The State then added:
Mr. Hager: If I may, Judge, because in my experience in dealing with mitigating circumstances for departure as far as one of the reasons for mitigating circumstances, it says defendant requires different or specialized diet [sic?] for a particular condition. Is that a reason why you are departing?
The Court: Yes. I suppose those are what is required for his treatment.
. . . .
Mr. Adelstein: There are a couple of reasons the Court could depart. Number one, based upon the psychological report in the Court files, the capacity of the defendant to appreciate the criminal nature of the conduct or to conform that conduct to the requirement of law was substantially impaired, is a valid reason. The Court: The Court finds that to be a reason.
But then, the Court subsequently added: The Court: The Court stops and recedes from it's [sic] announcement as to the other reason feeling it to be sufficient but it's not one that's given as a basis of this sentence.

Neither the record on appeal nor the docket sheet contains the psychological report relied upon by the Court for this departure sentence. The State correctly argues that "a defendant's substance abuse or addiction, including intoxication at the time of the offense, is not a mitigating factor under subsection (4) and does not, under any circumstance, justify a downward departure from the sentence recommended under the sentencing guidelines." Clearly, the sentence imposed included residential drug treatment, which would appear to indicate that the defendant's substance abuse was the basis for the court's departure. If this is the basis for the departure, it is an invalid one and cannot stand. State v. Brown, 717 So. 2d 625 (Fla. 5th DCA 1998). However, the record also indicates that a psychological report was part of the court record, was in the hands of the prosecutor during the plea and sentencing, and was referred to by the court. If that report contains a basis, other than substance abuse, upon which the trial court relied in downwardly departing, then this basis must be clearly stated on the record, preferably in written findings, to sustain the trial court's decision. Pease v. State, 712 So. 2d 374 (Fla. 1997).
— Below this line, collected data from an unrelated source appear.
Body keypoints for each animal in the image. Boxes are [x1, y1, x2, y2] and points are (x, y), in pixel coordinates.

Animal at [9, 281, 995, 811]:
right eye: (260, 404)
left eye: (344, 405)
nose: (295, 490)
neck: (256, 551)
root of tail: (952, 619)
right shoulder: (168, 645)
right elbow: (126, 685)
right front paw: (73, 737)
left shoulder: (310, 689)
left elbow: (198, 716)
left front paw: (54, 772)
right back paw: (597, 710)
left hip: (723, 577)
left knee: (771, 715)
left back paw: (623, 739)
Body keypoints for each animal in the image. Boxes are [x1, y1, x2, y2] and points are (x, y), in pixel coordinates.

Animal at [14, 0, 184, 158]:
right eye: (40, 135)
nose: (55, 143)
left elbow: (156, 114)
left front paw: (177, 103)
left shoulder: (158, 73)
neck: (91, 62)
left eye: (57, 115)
This Court has previously reversed and remanded a case to the trial court to clarify the basis for departing from a guidelines sentence. Abt v. State, 560 So. 2d 334 (Fla. 4th DCA 1990). Indeed, "[a]n appellate court is obliged to uphold a departure sentence if one of the reasons for the departure is valid, even if the remaining departure reasons are invalid." Perry v. State, 714 So. 2d 563, 564 (Fla. 1st DCA 1998). Given this record, we are unable to discern if a valid reason exists.

There is discussion of a psychological problem, and even the State discusses the psychological report and the capacity of the defendant to appreciate the criminal nature of the conduct. In addition, there is reference to some "specialized diet for a particular condition." More confusion occurs when the trial court retreats from a stated reason, which is unidentified.
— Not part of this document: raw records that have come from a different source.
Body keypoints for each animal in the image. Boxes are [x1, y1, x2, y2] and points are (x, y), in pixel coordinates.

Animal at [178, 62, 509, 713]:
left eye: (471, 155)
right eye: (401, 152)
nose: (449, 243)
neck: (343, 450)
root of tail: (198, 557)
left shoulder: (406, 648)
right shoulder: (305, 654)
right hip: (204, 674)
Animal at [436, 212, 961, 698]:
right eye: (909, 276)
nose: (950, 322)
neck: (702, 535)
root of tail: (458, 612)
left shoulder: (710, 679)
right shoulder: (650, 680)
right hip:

The case is reversed and remanded for resentencing. At that time, the trial court may clearly articulate the basis for its original departure sentence. As we explained above, if the trial court's reason was limited to the defendant's substance abuse or addiction, it cannot be upheld. State v. Brown, 717 So. 2d 625 (Fla. 5th DCA 1998). If, however, the psychological *1119 report provides competent, substantial evidence to support the trial court's departure on a basis other than substance abuse or addiction (i.e., mental disorder), then it must be clearly stated for the record. In no event may the trial court depart on some newly found grounds. Shull v. Dugger, 515 So. 2d 748 (Fla.1987).

REVERSED and REMANDED.

POLEN, C.J., and HAZOURI, J., concur.